The strong economy’s ripple effect is cutting small businesses such as Dion’s two ways. While a more confident consumer base is contributing to a stronger bottom line for Main Street, the labor market is tightening, making finding workers to fill positions a challenge for companies looking to capitalize. What’s more, many are increasing pay for the workers they already have to keep them on board.

“Without adequate labor, small businesses are finding that they cannot fully take advantage of growth opportunities,” said Karen Kerrigan, president and CEO of the Small Business & Entrepreneurship Council. “This is very frustrating, as prior economic and policy uncertainties were holding many small businesses back from investing in their growth. Now that revenues are picking up and expansion opportunities are more prevalent, labor conditions are the big challenge stunting growth.”

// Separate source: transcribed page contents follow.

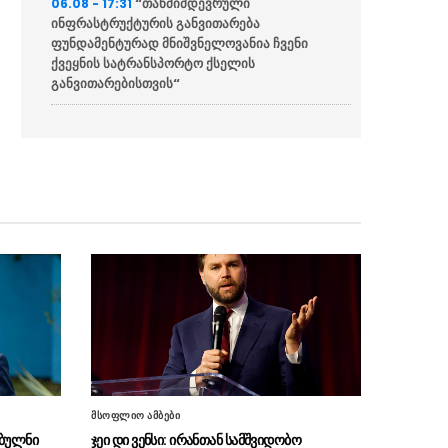
“თანმიმდევრული
06.08 - 17:31
ინფრასტრუქტურის განვითარება
ფუნდამენტურად მნიშვნელოვანია ჩვენი
ქვეყნის სატრანსპორტო ქსელის
განვითარებისთვის“
“განსაკუთრებულ ყურადღებას
06.08 - 17:16
ვუთმობთ საქართველოს რკინიგზის
განვითარებას”
“ჩვენს ქვეყანაში ჩამოსულ
06.08 - 17:13
სტუმრებს შეეძლებათ, თბილისიდან ბათუმში
და ბათუმიდან ჩვენს დედაქალაქში 4 საათში
ჩამოვიდნენ”
ირაკლი კობახიძე – სათანადო
06.08 - 16:33
ვადებში ბოლომდე იქნება მიყვანილი
უმაღლესი განათლების რეფორმა
“ვინც უპირისპირდება
06.08 - 16:22
საქართველოს ეროვნულ ინტერესებს, მათ
მსოფლიო ამბები
მიაკითხავს სამართალი”
ებულნი
ჯეი დი ვენსი: ირანთან სამშვიდობო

Kerrigan said that for many small businesses technology isn’t a replacement for human capital and often the only solution is increasing wages.

“Small firms are definitely squeezed by current labor conditions. Many cannot find the skilled employees they need to operate or grow their businesses, and at the same time there is a limit to how much they can expend within their wage range.”

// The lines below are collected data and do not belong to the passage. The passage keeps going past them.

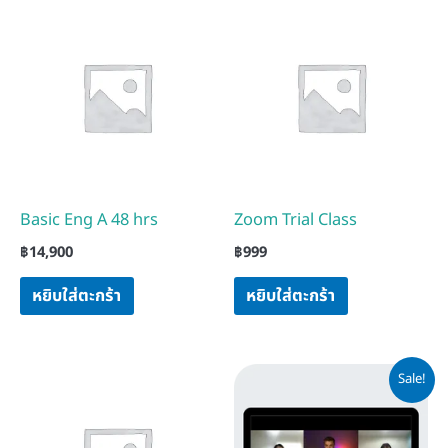
Basic Eng A 48 hrs
Zoom Trial Class
฿
14,900
฿
999
หยิบใส่ตะกร้า
หยิบใส่ตะกร้า
Price
This
Sale!
range:
product
฿4,900
has
through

It’s something that’s come up repeatedly in the National Federation of Independent Business’ monthly optimism index, which has seen “labor quality” as the top concern for small businesses surveyed for more than half of the year — outpacing taxes and government red tape and regulations. As a result, in this month’s report a net 37 percent of owners reported raising wages, a new record, and 24 percent said they plan to increase total compensation, also a near-record high.

“Firms needing workers have few options other than raising compensation to attract” them, said the group’s chief economist, Bill Dunkelberg. “As long as this tightness remains in the labor market, worker compensation will rise.”

Joe Olivo is facing wage pressures as his printing company undergoes an expansion over the next six months. The president of Perfect Communications in Moorestown, New Jersey, said he’s looking to bring on between four and five new workers. Typically he pays between $10 and $33 an hour, depending on what shift workers are filling and their skill level, and is looking at raising pay, he said.

“We are just starting the process and definitely are seeing that we have to increase the wages of our existing personnel, especially on the lower end. We are in New Jersey, and the state hasn’t passed [a proposed] $15-an-hour minimum wage, but the pressure is there. Amazon is looking to fill thousands of jobs at $15 an hour or higher, and the printing industry is already tough in terms of finding skilled people,” he said.

The company has already budgeted for a 2 percent increase for its wage base this year. In addition, he pays 100 percent of health insurance premiums for employees and has been offering more paid time off and flexibility.

“What if we have to go over that? On a good year we have 3 percent profit margin,” he said. “From a small business standpoint we always pitch employees that we are flexible, family-friendly — we feel it’s not just a wage thing. We can offer employees a good quality of life.”